Music Analysis
From BluWiki
Contents |
Forecasting Top-100 Radio Music Success
Can we predict what defines a successful song in the top-100 music industry? Is it a deterministic function that governs success, or is it some sort of random stochastic process?
You could paraphrase this as the following: is it possible to write some sort of algorithm that will guess popular a song will be? It doesn't have to be entirely accurate, even 51% accuracy would be steps forward from what we currently have.
What do we mean by success? Success is the difference between a song that people hear once and ignore and the song that plays for months on end. It doesn't mean (very likely) that you as an individual like the song, music success means that a song grosses a lot of money. We could go into the whole philisopohical background of what makes a song that people like, but it might be easier to just look at the statistics and make conclusions from there.
Introduction
Popular music can be thought of as having several main components:
1. Lyrics -- the words that make up the song. Textual. You can grab all of this off of sites like lyricwiki.org, or write your own script that scrapes lyric websites. Not too difficult.
2. Sounds -- the sounds you hear -- the melodies, rythms, tempo, beats, key, etc. It's harder for computers to understand this. But there definitely is a way to derive this information; a Fast Fourier Transform is a good place to start looking. This is essentially how apps like Shazam work.
3. Cultural Aspects -- who sings the song? Is the artist popular? Has he/she released good music in the past? Is the song a part of a movie soundtrack? is there a story behind the song? When in the year was the song released?
Hypothesis
Hypothesis: There is a correlation between the contents (lyrical, sounds, cultural) and how successful a song is throughout its lifetime, and the correlation coefficient r2 is at least .6.
Methodology
Measuring a song's lifetime success
A huge aspect of this project is calculating how successful a song actually is. It's important to have a formal definition of "success," so we'll define it here. The ranking process is based on the American Billboard Top 100 (ABT100), the de-facto rating authority for music. Each week, the ABT100 releases a ranking of the most popular 100 songs for the week. For all intensive purposes, we will assume that these measurements actually measure how successful a song is. There is a strong correlation between the ranks and amount of money grossed.
Songs are normally on the billboard for more than one week. Here's an example of how we will calculate a song's score:
| Week # | Rank on ABT100 | Score | Comment |
| 1 | 20 | 80 | Song debuts on billboard in 20th place |
| 2 | 10 | 90 | Gains momentum, jumps to 10th place |
| 3 | 1 | 99 | Explodes, gets first place. |
| 4 | 50 | 50 | Old news. Nobody wants to hear it anymore. |
| Song is no longer ranked. |
All this data is available on the Whitburn Project. In fact, this has a list of every popular song from the year 1890 and counting. I'm not sure if I'm allowed to link to the actual spreadsheet from here, but here's a link: Billboard Pop ME 1980-2008.xls.
Analyzing Attributes
So we mentioned several characteristics of each song. Lyrics, sound, and culture. I don't want to go into analyzing culture quite yet, but it could very well have some interesting information available. If culture did say something about the song, one could make conclusions about how good a song will be before it's even written. Interesting!

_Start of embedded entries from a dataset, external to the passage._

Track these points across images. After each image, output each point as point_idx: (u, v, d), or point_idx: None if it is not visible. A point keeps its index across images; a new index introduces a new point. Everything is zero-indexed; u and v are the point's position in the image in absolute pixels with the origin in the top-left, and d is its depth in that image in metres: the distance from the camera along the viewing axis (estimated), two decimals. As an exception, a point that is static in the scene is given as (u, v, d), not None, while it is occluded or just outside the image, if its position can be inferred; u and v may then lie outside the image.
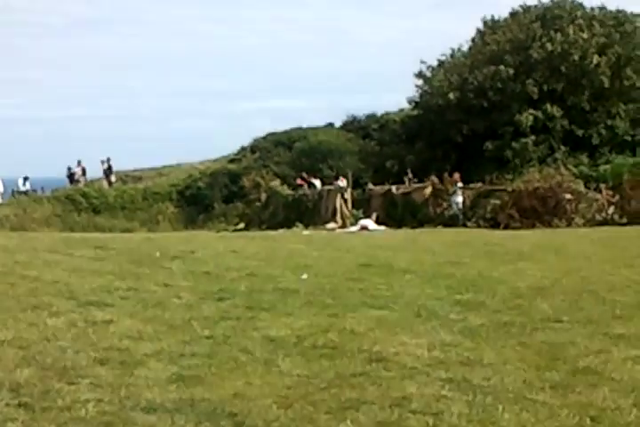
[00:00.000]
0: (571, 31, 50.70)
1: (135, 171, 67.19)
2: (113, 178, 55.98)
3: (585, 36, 50.69)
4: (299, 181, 46.22)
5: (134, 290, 12.73)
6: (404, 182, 41.42)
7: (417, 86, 58.26)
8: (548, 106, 50.37)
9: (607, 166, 46.32)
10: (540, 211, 33.07)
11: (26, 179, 52.83)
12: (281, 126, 68.88)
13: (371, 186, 42.50)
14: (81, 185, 53.66)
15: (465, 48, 58.02)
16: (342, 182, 40.98)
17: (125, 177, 63.05)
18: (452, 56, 58.13)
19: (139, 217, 53.12)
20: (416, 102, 58.71)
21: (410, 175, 43.40)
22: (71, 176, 54.53)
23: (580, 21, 51.91)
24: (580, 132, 51.23)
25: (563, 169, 38.05)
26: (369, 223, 34.11)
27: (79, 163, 54.79)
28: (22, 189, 52.17)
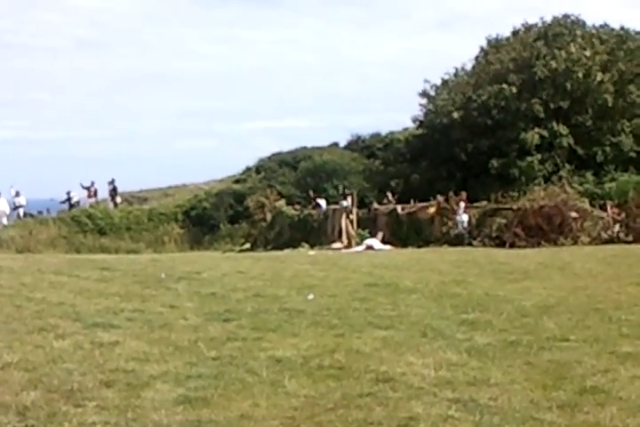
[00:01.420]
0: (573, 49, 50.86)
1: (140, 192, 67.27)
2: (118, 199, 56.02)
3: (588, 53, 50.85)
4: (313, 197, 46.21)
5: (140, 311, 12.74)
6: (408, 202, 41.33)
7: (421, 105, 58.53)
8: (554, 124, 50.44)
9: (612, 184, 46.36)
10: (545, 229, 32.98)
11: (17, 193, 51.01)
12: (286, 146, 69.09)
13: (376, 205, 42.49)
14: (78, 208, 53.30)
15: (468, 67, 58.29)
16: (347, 202, 40.96)
17: (131, 198, 63.10)
18: (455, 75, 58.33)
19: (144, 238, 53.11)
20: (420, 121, 58.89)
21: (390, 198, 43.31)
22: (69, 201, 54.10)
23: (580, 40, 52.06)
24: (584, 150, 51.29)
25: (568, 187, 38.01)
26: (374, 243, 34.08)
27: (92, 184, 54.58)
28: (17, 203, 50.84)
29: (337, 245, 36.36)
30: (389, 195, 43.88)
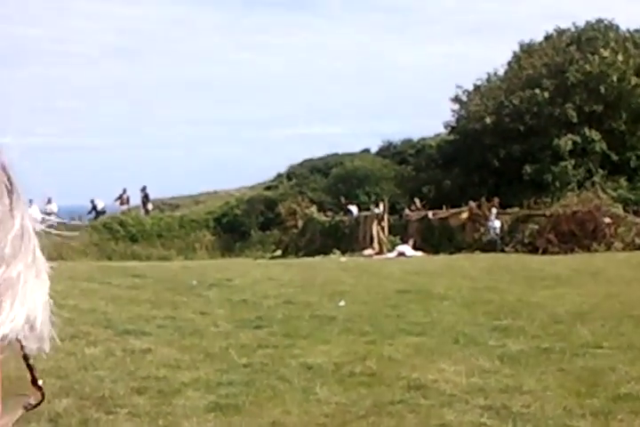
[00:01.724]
0: (606, 53, 50.59)
1: (172, 199, 67.37)
2: (150, 206, 56.12)
3: (621, 58, 50.56)
4: (344, 204, 46.34)
5: (171, 318, 12.76)
6: (440, 208, 41.24)
7: (453, 111, 58.36)
8: (587, 129, 50.18)
9: (646, 190, 46.04)
10: (578, 235, 32.81)
11: (49, 200, 50.88)
12: (317, 153, 68.90)
13: (407, 212, 42.43)
14: (107, 215, 53.25)
15: (500, 72, 58.05)
16: (379, 208, 40.93)
17: (162, 205, 63.19)
18: (487, 80, 58.11)
19: (176, 245, 53.22)
20: (452, 127, 58.72)
21: (418, 204, 43.25)
22: (94, 209, 53.82)
23: (613, 44, 51.78)
24: (618, 156, 50.98)
25: (601, 193, 37.79)
26: (406, 249, 34.02)
27: (125, 191, 54.68)
28: (48, 209, 50.87)
29: (368, 251, 36.31)
30: (417, 201, 43.83)
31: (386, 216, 40.23)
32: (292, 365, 9.43)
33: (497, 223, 35.73)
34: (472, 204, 38.38)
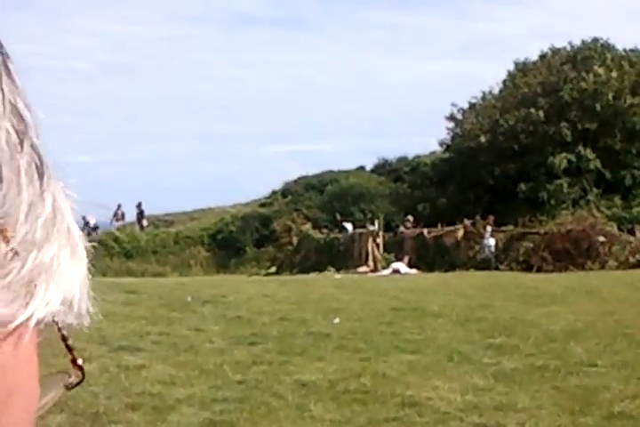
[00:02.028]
0: (601, 71, 50.74)
1: (167, 215, 67.31)
2: (145, 222, 56.10)
3: (615, 75, 50.71)
4: (340, 221, 46.52)
5: (166, 335, 12.75)
6: (435, 226, 41.29)
7: (448, 129, 58.52)
8: (581, 148, 50.30)
9: (641, 208, 46.12)
10: (572, 253, 32.84)
11: None
12: (312, 170, 68.81)
13: (402, 229, 42.47)
14: (101, 231, 53.04)
15: (496, 91, 58.21)
16: (374, 226, 40.97)
17: (157, 221, 63.16)
18: (482, 99, 58.26)
19: (170, 261, 53.18)
20: (447, 145, 58.87)
21: (411, 220, 43.36)
22: (87, 226, 53.06)
23: (609, 63, 51.96)
24: (612, 174, 51.08)
25: (595, 211, 37.87)
26: (401, 267, 34.03)
27: (119, 207, 54.53)
28: None
29: (363, 268, 36.32)
30: (410, 218, 43.92)
31: (381, 233, 40.26)
32: (286, 382, 9.43)
33: (491, 241, 35.76)
34: (467, 222, 38.45)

Doing transforms on the melodies will be a huge computational challenge. It would also require downloading all of the songs and sorting through a LOT of noise to find the actual music signal. There is certainly some value in here, but it would be much easier to start off with the lyrics to describe a song.
Lyrical & Semantic Comprehension
- Latent Semantic Analysis seems like a very, very good contender. Most of the LSA tutorials I've walked through have had the following steps:
- Aggregate all documents into Document Vector D: { d1, d2, ... ,dn}. Each element in this vector represents a document, in our case, a song.
- Normalize Text by making everything in lowercase and cleaning up whitespace
- Stem words using some stemming algorithm. Stemming algorithms simply trim off the endings of words This turns, for example, the word "going" -> "go", "passive" -> "pass", etc.
- Tf-idf: This is a brilliant step. It finds the important words in document by comparing that word's relative frequency to the frequency throughout all of the documents being compared. Stemming algorithms realize that the word "that" isn't very important because it appears everywhere, but "smack" is a more important word.
Source Code
I started this off with a school project; I'll post the source code on github.
Interested?
Email me if you have any questions, my email is omar.bohsali@gmail.com. I'm also in #musicanalysis on freenode.
Comments
Sam:
Sounds interesting. I think the "cultural" variable will have the highest correlation but will also be the least interesting (since the market(aka record labels) already take it into consideration when deciding how much an artist's contract is worth.
I don't need to know that a song by Britney Spears is more likely to be successful than one by an unknown. I do want to know if a song by an unknown is likely to be more successful than one by an also unknown peer.
To do that I'd suggest focusing on correlating only lyrics and sounds to the success of a song.